▶ _PROBLEM REQUIREMENTS_: Rewrite all of the material below with "locate" replaced by "find", leaving everything else unchanged. Leave out the pictures.

▶ _COLLECTED MATERIAL_:
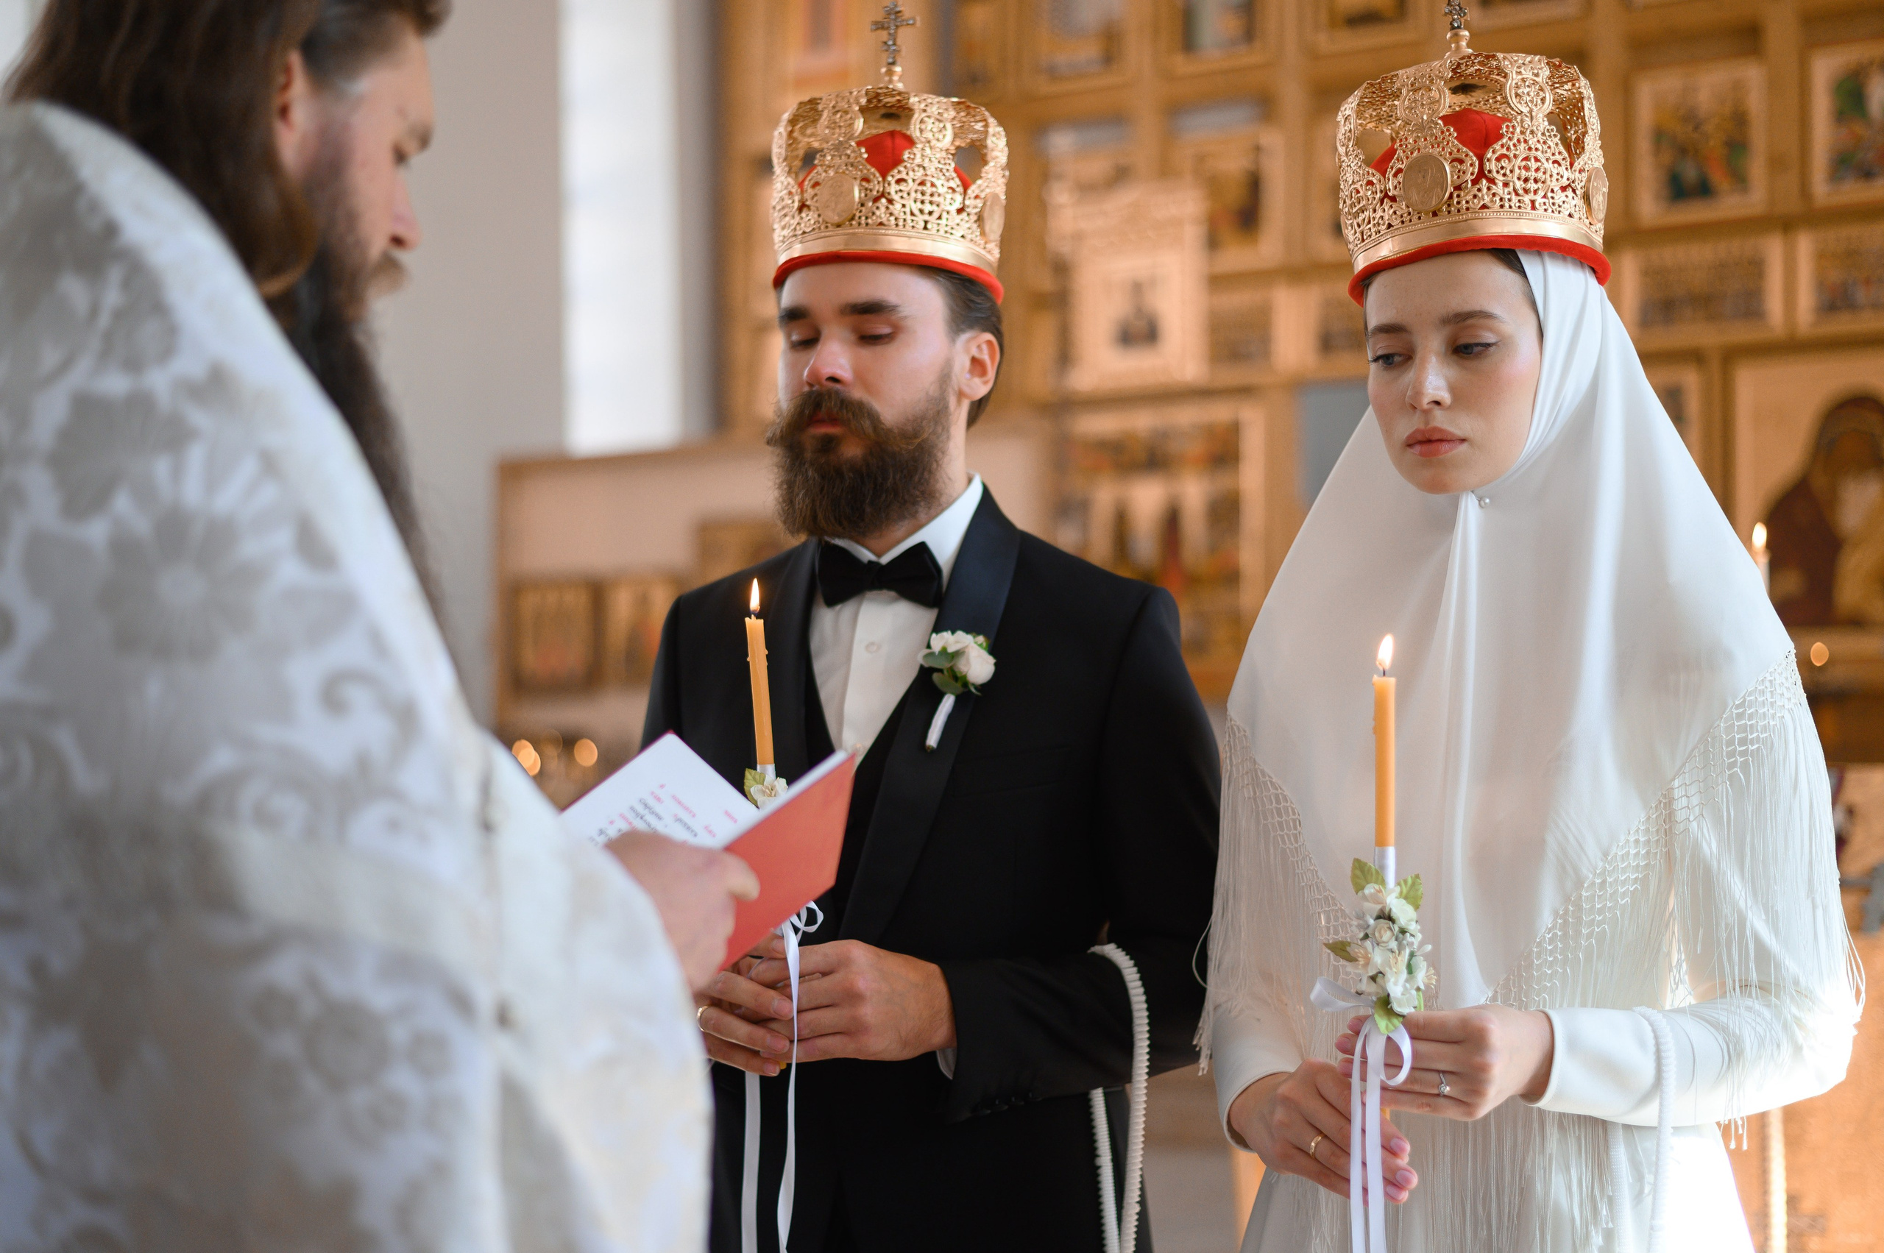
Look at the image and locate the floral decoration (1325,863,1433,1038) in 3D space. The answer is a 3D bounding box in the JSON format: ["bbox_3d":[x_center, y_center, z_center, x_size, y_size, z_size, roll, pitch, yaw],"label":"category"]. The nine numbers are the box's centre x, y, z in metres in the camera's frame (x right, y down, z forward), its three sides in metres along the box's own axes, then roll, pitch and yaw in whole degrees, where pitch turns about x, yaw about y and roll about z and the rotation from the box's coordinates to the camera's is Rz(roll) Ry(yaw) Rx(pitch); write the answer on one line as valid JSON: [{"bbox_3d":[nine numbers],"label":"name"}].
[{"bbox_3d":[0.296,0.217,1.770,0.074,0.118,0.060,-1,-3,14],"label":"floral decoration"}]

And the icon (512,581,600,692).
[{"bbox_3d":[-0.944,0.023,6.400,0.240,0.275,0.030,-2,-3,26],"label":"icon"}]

▶ _SOLVED PROBLEM_:
Look at the image and find the floral decoration (1325,863,1433,1038) in 3D space. The answer is a 3D bounding box in the JSON format: ["bbox_3d":[x_center, y_center, z_center, x_size, y_size, z_size, roll, pitch, yaw],"label":"category"]. The nine numbers are the box's centre x, y, z in metres in the camera's frame (x right, y down, z forward), its three sides in metres along the box's own axes, then roll, pitch and yaw in whole degrees, where pitch turns about x, yaw about y and roll about z and the rotation from the box's coordinates to the camera's is Rz(roll) Ry(yaw) Rx(pitch); write the answer on one line as valid JSON: [{"bbox_3d":[nine numbers],"label":"name"}].
[{"bbox_3d":[0.296,0.217,1.770,0.074,0.118,0.060,-1,-3,14],"label":"floral decoration"}]

And the icon (512,581,600,692).
[{"bbox_3d":[-0.944,0.023,6.400,0.240,0.275,0.030,-2,-3,26],"label":"icon"}]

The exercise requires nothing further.